Please rewrite the entries from the line with "scientific name: Thailentadopsis tenuis" to the line with "genus: Rhodocollybia", replacing "phylum" with "division" and keeping everything else the same. Give back only those lines.

= = = = =

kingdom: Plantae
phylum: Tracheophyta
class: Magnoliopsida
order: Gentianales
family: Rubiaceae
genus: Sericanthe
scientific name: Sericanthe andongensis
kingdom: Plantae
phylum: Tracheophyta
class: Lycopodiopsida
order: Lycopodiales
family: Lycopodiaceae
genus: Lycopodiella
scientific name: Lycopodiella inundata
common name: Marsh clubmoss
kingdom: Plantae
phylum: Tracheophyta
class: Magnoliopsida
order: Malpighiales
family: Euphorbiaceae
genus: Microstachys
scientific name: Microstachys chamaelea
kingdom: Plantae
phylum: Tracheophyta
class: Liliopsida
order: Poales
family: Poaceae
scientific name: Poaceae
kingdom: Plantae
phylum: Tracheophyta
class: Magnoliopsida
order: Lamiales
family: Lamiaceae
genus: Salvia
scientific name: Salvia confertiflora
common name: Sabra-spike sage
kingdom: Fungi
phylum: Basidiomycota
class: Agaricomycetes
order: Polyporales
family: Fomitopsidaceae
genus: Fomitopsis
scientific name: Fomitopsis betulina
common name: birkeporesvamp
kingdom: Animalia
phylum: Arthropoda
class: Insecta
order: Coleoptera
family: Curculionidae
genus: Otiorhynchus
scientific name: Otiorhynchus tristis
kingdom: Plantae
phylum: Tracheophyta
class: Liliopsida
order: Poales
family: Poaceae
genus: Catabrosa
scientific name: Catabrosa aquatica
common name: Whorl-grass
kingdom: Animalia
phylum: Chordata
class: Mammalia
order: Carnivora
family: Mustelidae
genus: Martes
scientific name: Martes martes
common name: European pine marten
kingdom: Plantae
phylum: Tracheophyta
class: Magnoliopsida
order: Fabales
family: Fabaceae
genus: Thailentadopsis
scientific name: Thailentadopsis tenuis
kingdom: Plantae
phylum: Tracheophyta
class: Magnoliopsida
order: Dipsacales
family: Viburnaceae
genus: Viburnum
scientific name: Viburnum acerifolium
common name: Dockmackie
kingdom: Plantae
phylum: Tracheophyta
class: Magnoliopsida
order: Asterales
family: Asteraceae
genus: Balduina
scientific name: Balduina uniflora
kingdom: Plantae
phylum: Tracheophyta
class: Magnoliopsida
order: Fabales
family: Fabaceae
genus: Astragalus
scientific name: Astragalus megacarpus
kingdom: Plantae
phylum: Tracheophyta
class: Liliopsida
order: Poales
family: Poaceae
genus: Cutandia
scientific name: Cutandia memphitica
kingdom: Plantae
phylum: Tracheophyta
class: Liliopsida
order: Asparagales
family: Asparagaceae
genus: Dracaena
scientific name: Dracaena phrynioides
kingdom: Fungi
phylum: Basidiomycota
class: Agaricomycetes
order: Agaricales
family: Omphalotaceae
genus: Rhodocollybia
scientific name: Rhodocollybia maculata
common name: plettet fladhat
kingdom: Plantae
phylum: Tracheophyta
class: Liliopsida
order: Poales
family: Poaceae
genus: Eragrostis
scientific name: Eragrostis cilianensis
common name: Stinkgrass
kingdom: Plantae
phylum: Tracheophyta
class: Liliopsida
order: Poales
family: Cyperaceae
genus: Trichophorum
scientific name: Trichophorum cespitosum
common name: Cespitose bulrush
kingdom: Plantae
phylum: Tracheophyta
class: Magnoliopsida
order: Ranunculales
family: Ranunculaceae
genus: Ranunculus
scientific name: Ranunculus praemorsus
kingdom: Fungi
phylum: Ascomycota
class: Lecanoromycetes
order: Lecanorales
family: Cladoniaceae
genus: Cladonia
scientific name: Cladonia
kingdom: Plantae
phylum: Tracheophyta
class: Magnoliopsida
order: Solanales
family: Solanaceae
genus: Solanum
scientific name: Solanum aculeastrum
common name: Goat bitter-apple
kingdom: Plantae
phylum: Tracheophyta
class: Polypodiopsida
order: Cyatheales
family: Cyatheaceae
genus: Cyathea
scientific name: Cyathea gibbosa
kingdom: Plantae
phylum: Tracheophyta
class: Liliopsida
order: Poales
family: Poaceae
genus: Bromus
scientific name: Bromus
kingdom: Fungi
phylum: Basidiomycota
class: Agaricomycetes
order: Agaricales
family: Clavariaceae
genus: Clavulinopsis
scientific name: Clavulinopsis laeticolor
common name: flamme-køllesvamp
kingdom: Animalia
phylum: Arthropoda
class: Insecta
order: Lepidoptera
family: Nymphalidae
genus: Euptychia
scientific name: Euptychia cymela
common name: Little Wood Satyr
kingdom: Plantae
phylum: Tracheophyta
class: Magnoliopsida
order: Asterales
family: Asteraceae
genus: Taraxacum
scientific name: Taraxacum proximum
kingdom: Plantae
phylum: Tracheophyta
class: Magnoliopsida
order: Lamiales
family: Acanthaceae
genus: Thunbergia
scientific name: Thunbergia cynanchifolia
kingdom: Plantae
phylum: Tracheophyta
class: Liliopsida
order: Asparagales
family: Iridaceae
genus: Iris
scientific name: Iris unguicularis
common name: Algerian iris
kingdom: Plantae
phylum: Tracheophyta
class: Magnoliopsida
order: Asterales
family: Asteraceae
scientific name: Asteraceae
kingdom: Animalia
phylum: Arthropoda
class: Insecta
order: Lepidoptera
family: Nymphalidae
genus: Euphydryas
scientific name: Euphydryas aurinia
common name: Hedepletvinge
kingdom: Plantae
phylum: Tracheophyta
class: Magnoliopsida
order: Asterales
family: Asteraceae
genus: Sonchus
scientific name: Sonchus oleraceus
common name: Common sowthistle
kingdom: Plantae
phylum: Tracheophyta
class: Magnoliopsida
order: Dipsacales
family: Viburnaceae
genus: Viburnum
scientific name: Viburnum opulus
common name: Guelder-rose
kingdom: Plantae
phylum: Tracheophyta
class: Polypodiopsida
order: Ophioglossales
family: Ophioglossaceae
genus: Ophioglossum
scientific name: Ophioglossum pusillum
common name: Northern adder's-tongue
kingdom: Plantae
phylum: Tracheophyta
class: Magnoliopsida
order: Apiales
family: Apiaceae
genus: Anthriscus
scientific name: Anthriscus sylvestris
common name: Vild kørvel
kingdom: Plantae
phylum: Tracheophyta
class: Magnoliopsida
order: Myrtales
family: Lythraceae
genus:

= = = = =

EXERCISE OUTPUT>
scientific name: Thailentadopsis tenuis
kingdom: Plantae
division: Tracheophyta
class: Magnoliopsida
order: Dipsacales
family: Viburnaceae
genus: Viburnum
scientific name: Viburnum acerifolium
common name: Dockmackie
kingdom: Plantae
division: Tracheophyta
class: Magnoliopsida
order: Asterales
family: Asteraceae
genus: Balduina
scientific name: Balduina uniflora
kingdom: Plantae
division: Tracheophyta
class: Magnoliopsida
order: Fabales
family: Fabaceae
genus: Astragalus
scientific name: Astragalus megacarpus
kingdom: Plantae
division: Tracheophyta
class: Liliopsida
order: Poales
family: Poaceae
genus: Cutandia
scientific name: Cutandia memphitica
kingdom: Plantae
division: Tracheophyta
class: Liliopsida
order: Asparagales
family: Asparagaceae
genus: Dracaena
scientific name: Dracaena phrynioides
kingdom: Fungi
division: Basidiomycota
class: Agaricomycetes
order: Agaricales
family: Omphalotaceae
genus: Rhodocollybia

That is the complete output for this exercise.